この標本木は、市体育協会事務所南側にある樹齢およそ40年のソメイヨシノ。昭和50年ごろ、市勤労青少年ホームの環境整備の一環として、同ホーム会員の協力で植えられたもの。平成23年の東日本大震災津波で3㍍ほどの高さまで海水をかぶったが、それ以降も毎年花を咲かせている。
同日の大船渡は曇りで時折小雨もぱらついたが、日中の最高気温は20・0度(平年比7・4度高め)となり、今年一番の暖かさとなった。
市体協職員が朝、2輪咲いているのを見つけ、その後に駆けつけた市観光推進室の職員たちが規定の5輪以上となっているのを確認し、午前11時10分に戸田公明市長が開花を宣言した。

愛らしい花を咲かせた大船渡市標本木のソメイヨシノ
市によると、観測開始以来の開花日の平均は4月10日。
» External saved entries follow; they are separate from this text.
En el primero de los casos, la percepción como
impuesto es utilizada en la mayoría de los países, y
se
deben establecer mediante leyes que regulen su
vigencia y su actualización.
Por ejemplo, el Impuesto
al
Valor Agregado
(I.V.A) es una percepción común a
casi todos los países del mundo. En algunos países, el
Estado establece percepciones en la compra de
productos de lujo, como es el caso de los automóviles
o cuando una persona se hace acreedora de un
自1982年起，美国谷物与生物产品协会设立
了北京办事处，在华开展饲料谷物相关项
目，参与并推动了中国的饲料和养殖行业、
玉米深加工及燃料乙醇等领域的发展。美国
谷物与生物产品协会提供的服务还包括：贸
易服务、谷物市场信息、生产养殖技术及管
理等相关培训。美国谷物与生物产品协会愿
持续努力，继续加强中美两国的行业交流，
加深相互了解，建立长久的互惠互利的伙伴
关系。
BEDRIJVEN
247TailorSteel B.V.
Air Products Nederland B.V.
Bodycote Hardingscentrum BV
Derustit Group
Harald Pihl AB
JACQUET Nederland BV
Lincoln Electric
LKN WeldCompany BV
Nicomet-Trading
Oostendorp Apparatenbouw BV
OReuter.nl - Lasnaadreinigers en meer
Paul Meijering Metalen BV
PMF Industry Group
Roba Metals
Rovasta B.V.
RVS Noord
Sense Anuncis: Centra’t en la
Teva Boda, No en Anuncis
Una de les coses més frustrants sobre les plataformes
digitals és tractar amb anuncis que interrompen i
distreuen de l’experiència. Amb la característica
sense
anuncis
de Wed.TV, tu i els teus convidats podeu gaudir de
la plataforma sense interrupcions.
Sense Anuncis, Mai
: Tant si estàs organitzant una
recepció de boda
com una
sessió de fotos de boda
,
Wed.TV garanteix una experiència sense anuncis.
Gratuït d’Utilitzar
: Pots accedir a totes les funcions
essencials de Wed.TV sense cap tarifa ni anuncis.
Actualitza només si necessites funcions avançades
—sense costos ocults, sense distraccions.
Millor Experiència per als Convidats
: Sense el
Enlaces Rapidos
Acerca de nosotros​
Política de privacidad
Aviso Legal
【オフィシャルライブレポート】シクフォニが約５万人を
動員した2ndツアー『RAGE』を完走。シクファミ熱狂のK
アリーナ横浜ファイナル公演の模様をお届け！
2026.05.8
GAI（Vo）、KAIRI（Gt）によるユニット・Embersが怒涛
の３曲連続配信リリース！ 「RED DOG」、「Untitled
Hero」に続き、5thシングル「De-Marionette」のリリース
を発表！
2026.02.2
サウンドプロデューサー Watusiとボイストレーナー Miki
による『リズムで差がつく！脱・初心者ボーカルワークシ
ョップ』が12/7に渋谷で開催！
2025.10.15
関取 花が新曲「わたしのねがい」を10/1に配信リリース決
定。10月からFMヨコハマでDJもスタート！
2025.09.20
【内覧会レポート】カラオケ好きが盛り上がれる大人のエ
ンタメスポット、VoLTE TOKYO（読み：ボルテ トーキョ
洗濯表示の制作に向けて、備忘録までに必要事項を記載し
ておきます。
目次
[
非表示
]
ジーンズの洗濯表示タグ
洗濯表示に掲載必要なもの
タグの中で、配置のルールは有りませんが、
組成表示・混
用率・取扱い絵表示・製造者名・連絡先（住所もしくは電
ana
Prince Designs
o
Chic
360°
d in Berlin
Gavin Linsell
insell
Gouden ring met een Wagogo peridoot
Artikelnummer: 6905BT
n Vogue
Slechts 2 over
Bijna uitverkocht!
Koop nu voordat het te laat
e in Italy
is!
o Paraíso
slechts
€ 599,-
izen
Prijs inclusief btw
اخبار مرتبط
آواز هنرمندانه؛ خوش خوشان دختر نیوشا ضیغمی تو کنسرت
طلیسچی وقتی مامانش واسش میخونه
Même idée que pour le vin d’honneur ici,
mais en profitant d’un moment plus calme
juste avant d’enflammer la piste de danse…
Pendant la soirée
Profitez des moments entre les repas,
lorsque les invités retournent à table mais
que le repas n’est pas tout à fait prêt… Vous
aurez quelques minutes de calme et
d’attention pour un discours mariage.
今年は平年より早めの開花となったが、一昨年と昨年の開花日はいずれも4月2日で、これに比べると5日遅かった。
戸田市長は職員たちとともに開花を喜び、「この春は中心市街地のまちびらきも控えており、多くの人に大船渡を楽しんでいただきたい」と話していた。
この日は、同市出身の歌手で、さんりく・大船渡ふるさと大使も務める大沢桃子さんも、母校の赤崎小でのサクラ植樹に先立ち標本木に立ち寄り、「かわいらしく咲いた。満開が楽しみ」と笑顔を見せていた。